The Roman Empire wasn't always an empire. It started life as the Roman republic. It wasn't quite like our republic, but a republic it was. The end of the republic of Rome was the day Julius Caesar crossed the Rubicon river with his army at his back. Republics die when their leaders no longer follow their founding principles. It is in this context that Robert Arvay asks Is the Republic dead? Can it be saved?
It’s not nearly as complicated as once I thought it was. It’s a top-down insurrection. All that it ever needed was a sufficient number of conspirators, in key positions, to network with each other. Granted, the numbers needed were large. That is why it took so many years to take hold. Once the threshold was reached, however, circa 2015 or 16, the treachery began in full swing.
The plotters were delayed by one mistake, a very big one, in 2016. They underestimated the amount of electoral fraud that was needed to place Hillary Clinton in the White House. That set them back four years. By 2020, however, the insurrectionists understood their error, and they did not repeat it again. This time, the fraud was massive. It was too large to hide, but on the other hand, there was no longer any need for concealment. Nobody in power was ever going to oppose the reported result, save for President Trump and a very few others, but there were not enough of them to be effective.
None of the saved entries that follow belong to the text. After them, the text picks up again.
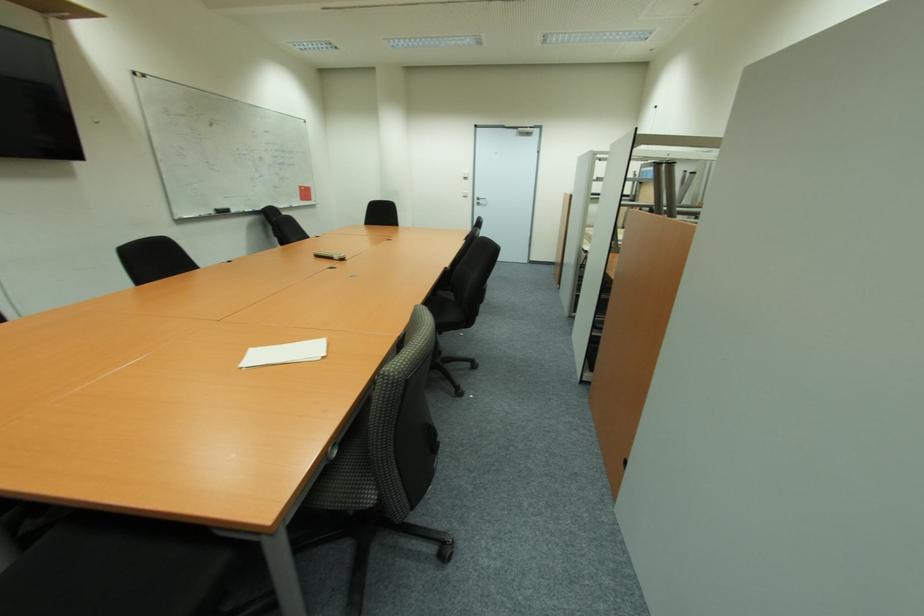
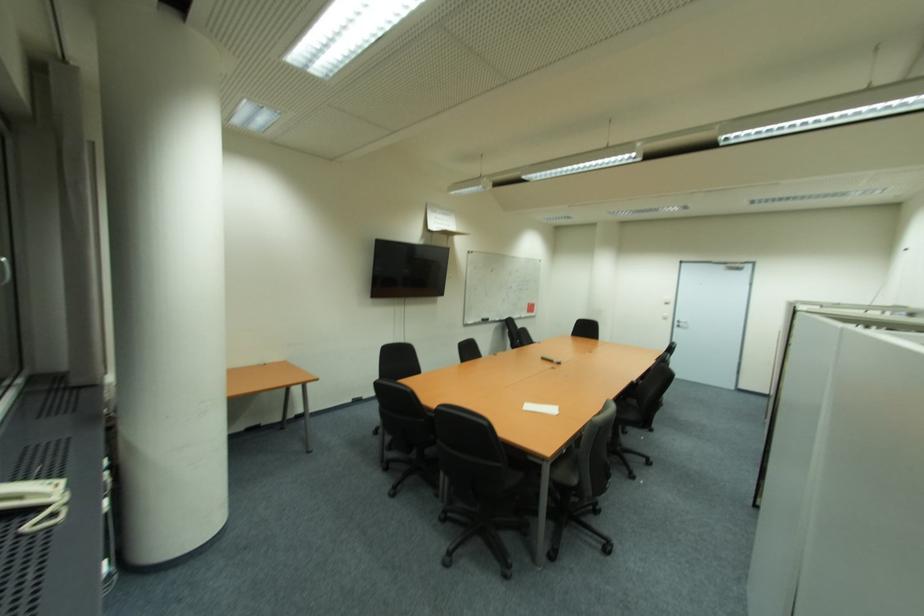
The point at (x=483, y=203) is marked in the first image. Where is the corresponding point in the second image?

(686, 325)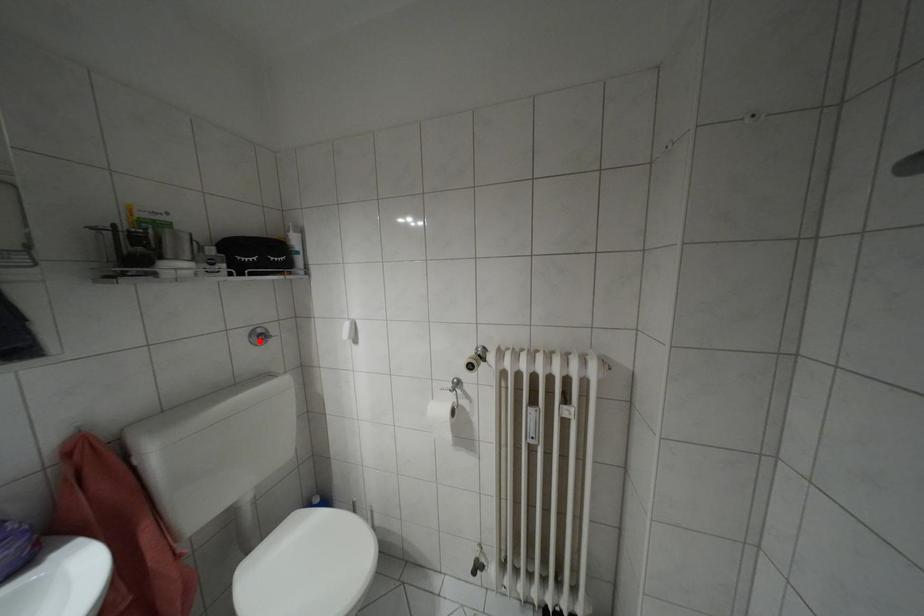
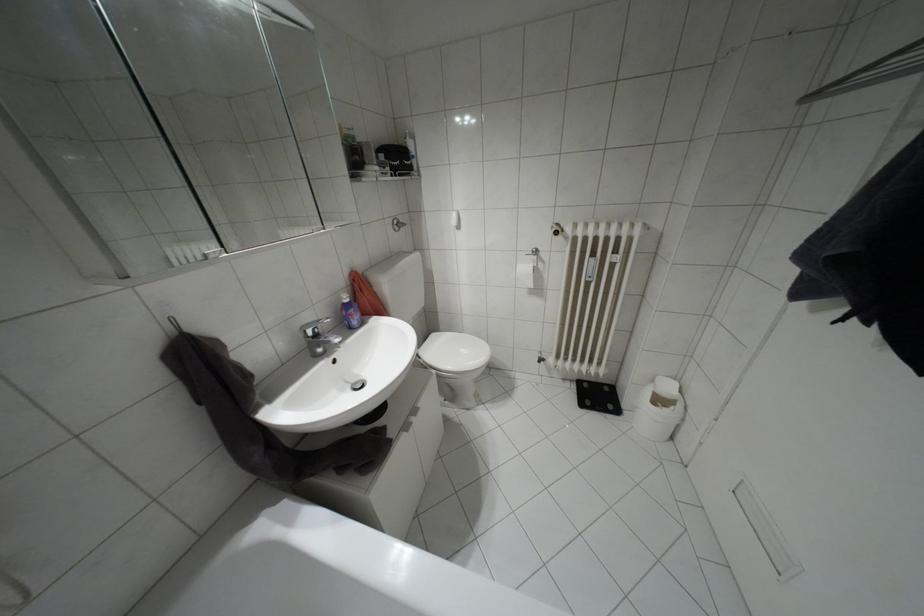
Question: I am providing you with two images of the same scene from different viewpoints. In image1, a red point is highlighted. Considering the same 3D point in image2, which of the following is correct?

Choices:
 (A) It is closer
 (B) It is farther

Answer: (A)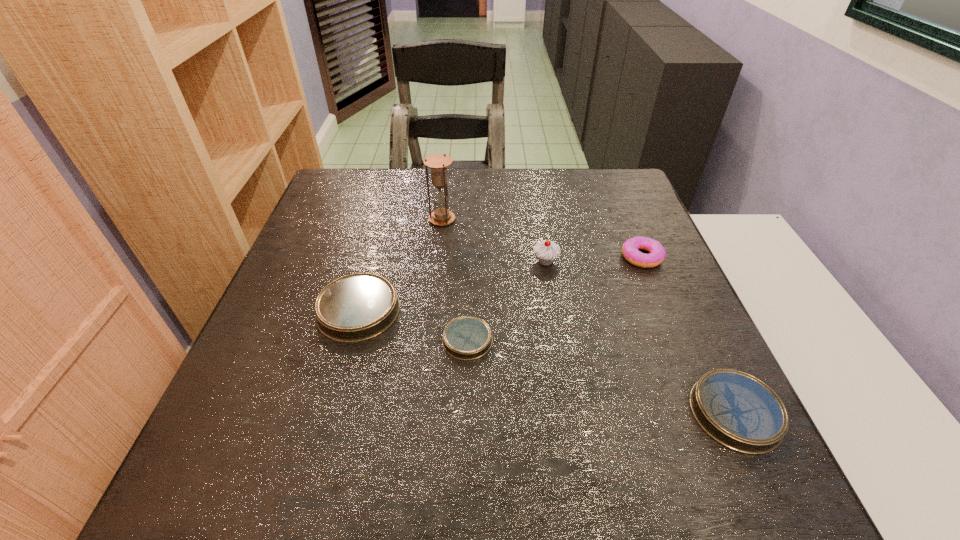
The height and width of the screenshot is (540, 960). What are the coordinates of `vacant space in between the nearest compass and the third object from right to left` in the screenshot? It's located at (640, 337).

I want to click on vacant area that lies between the nearest compass and the second compass from left to right, so click(x=601, y=376).

At what (x,y) coordinates should I click in order to perform the action: click on free spot between the shortest object and the farthest object. Please return your answer as a coordinate pair (x, y). This screenshot has width=960, height=540. Looking at the image, I should click on (455, 280).

Locate an element on the screen. vacant area that lies between the leftmost compass and the shortest object is located at coordinates (413, 326).

The height and width of the screenshot is (540, 960). Identify the location of vacant point located between the hourglass and the shortest object. (455, 280).

Where is `free spot between the second compass from right to left and the nearest compass`? free spot between the second compass from right to left and the nearest compass is located at coordinates (601, 376).

At what (x,y) coordinates should I click in order to perform the action: click on vacant space that's between the doughnut and the leftmost object. Please return your answer as a coordinate pair (x, y). The image size is (960, 540). Looking at the image, I should click on (500, 284).

Locate an element on the screen. The width and height of the screenshot is (960, 540). the fourth closest object relative to the doughnut is located at coordinates (438, 163).

Identify the location of object that is the second closest to the leftmost object. (438, 163).

The width and height of the screenshot is (960, 540). What are the coordinates of `compass object that ranks as the closest to the doughnut` in the screenshot? It's located at (737, 410).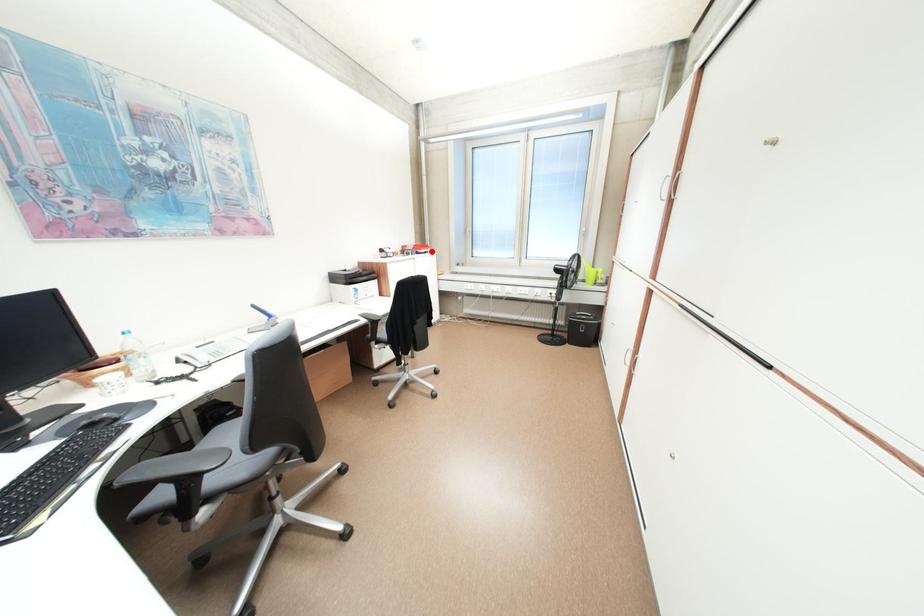
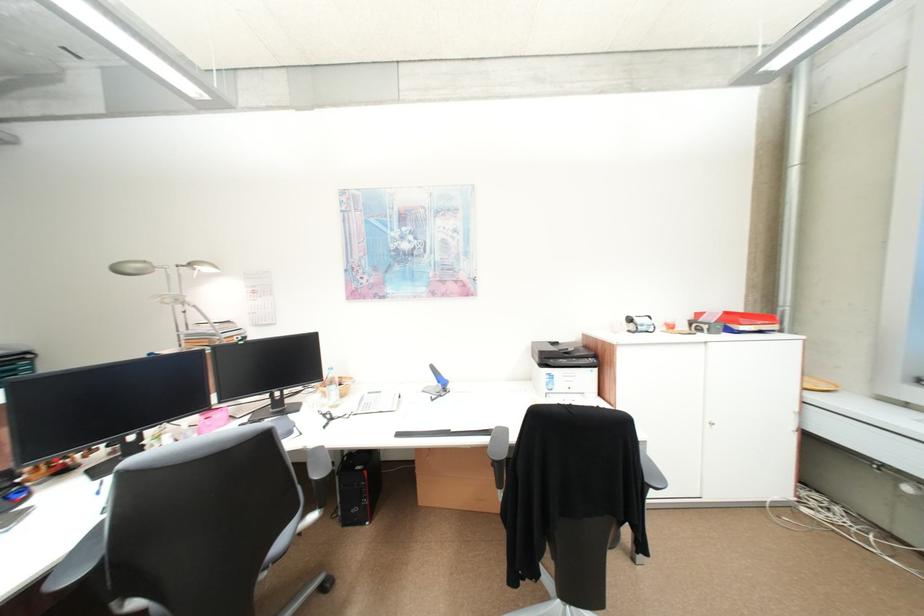
Question: I am providing you with two images of the same scene from different viewpoints. Image1 has a red point marked. In image2, the corresponding 3D location appears at what relative position? Reply with the corresponding letter.

Choices:
 (A) Closer
 (B) Farther

Answer: (B)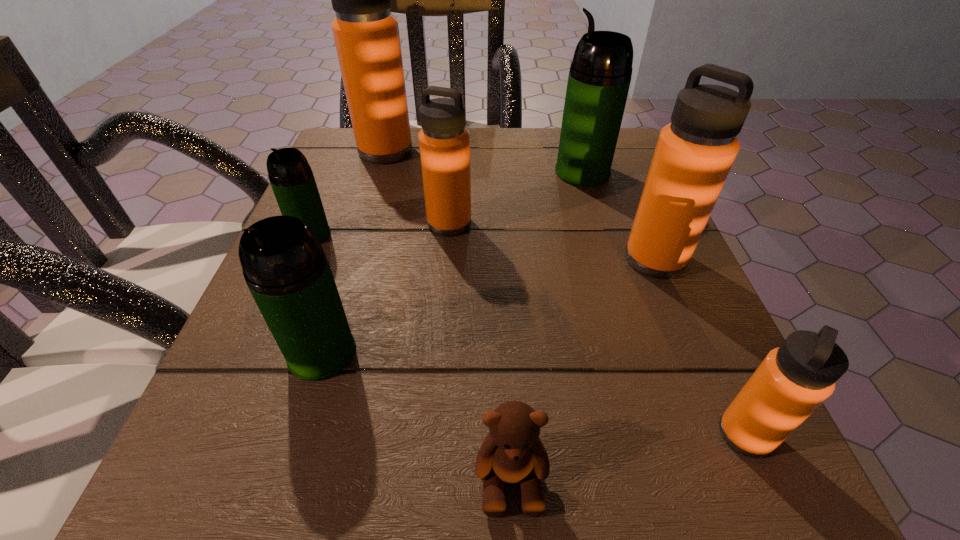
In the image, there is a desktop. Where is `vacant region at the near edge`? The width and height of the screenshot is (960, 540). vacant region at the near edge is located at coordinates (621, 463).

What are the coordinates of `free space at the left edge of the desktop` in the screenshot? It's located at (362, 310).

Identify the location of vacant space at the right edge of the desktop. The width and height of the screenshot is (960, 540). (606, 218).

Identify the location of free location at the far left corner. This screenshot has width=960, height=540. (351, 146).

Find the location of a particular element. This screenshot has width=960, height=540. free space between the second biggest orange thermos bottle and the second nearest green thermos bottle is located at coordinates (483, 247).

The height and width of the screenshot is (540, 960). I want to click on free space between the third orange thermos bottle from right to left and the biggest orange thermos bottle, so click(x=418, y=187).

Image resolution: width=960 pixels, height=540 pixels. Identify the location of vacant space that's between the rightmost green thermos bottle and the second smallest green thermos bottle. (452, 262).

Find the location of a particular element. Image resolution: width=960 pixels, height=540 pixels. free space between the fourth object from left to right and the teddy bear is located at coordinates (480, 350).

Locate an element on the screen. free space between the tallest thermos bottle and the nearest thermos bottle is located at coordinates (565, 293).

Where is `vacant region between the third nearest object and the brown teddy bear`? The image size is (960, 540). vacant region between the third nearest object and the brown teddy bear is located at coordinates (417, 415).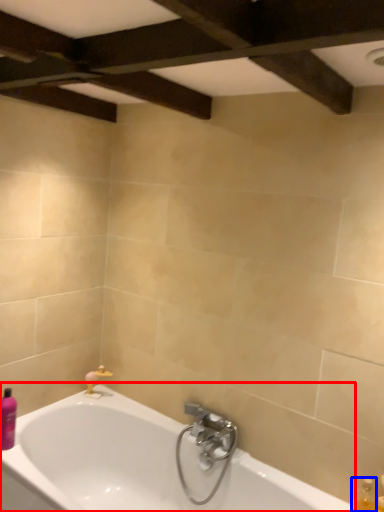
Question: Among these objects, which one is nearest to the camera, bathtub (highlighted by a red box) or bottle (highlighted by a blue box)?

Choices:
 (A) bathtub
 (B) bottle

Answer: (A)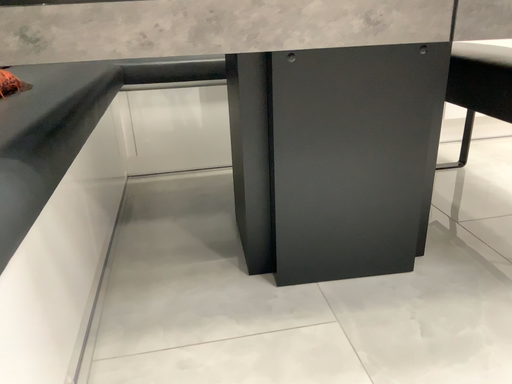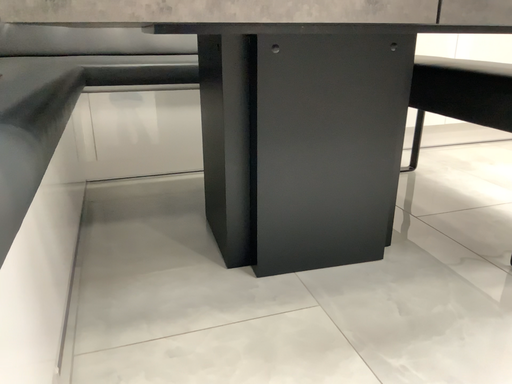
Question: How did the camera likely rotate when shooting the video?

Choices:
 (A) rotated right
 (B) rotated left

Answer: (A)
As of now, there are a few loose ends to be tied up before the take-over is strong enough to make us into another Cuba. The top is secure, but the bottom is a bit unsteady. One of those loose ends is that pesky Second Amendment, or more precisely stated, the people who exercise it. It’s not that those in power cannot prevail against an armed rebellion of the citizens; they can, and they know it. They also know, however, that it would be messy. Spartacus never really stood a chance against the Roman Empire, but he still defeated a legion while trying. He made a mess of things for quite some time.In retrospect, perhaps we should have seen it. But I confess to being too busy doing the normal things people do like holding down a job, mowing the grass, and trying to enjoy the few free moments life gave me. Then too, in recent years the Democrats put up such terrible candidates that it made the Republican candidates, bad as they were, seem like the right choice. But as George W. Bush has shown, he was really just playing a part in a play put on by the ruling class. And the fact that the United States was truly unique among the nations of the world, was indeed as Reagan put it a "shining city on a hill," doesn't matter to these narcissistic people, who are already rich and powerful. But it isn't enough for their grandiose sense of themselves.
Arvay offers some hope that we may prevail in the end.
There remain two last hopes. First, the parents of public schoolchildren are outraged that their children are being indoctrinated by radical leftists, and morally undermined by sexual perverts lecturing in the class, in one case, by a man with bared buttocks. Will the parents act effectively? If the general public fails to protect its children, there is no hope.
The second hope is that, as is well known, those in government tend to be inept. This is why, in communist nations, the Great Leaps Forward have always tended to fall flat on their faces, worsening the economic deprivation that communism inherently inflicts on its millions of subjugated people. How does that apply to America? To paraphrase Barack Obama, never underestimate the ability of Biden to screw things up. That applies to progressives in general.Both "hopes" seem iffy at best. I suggest we pray.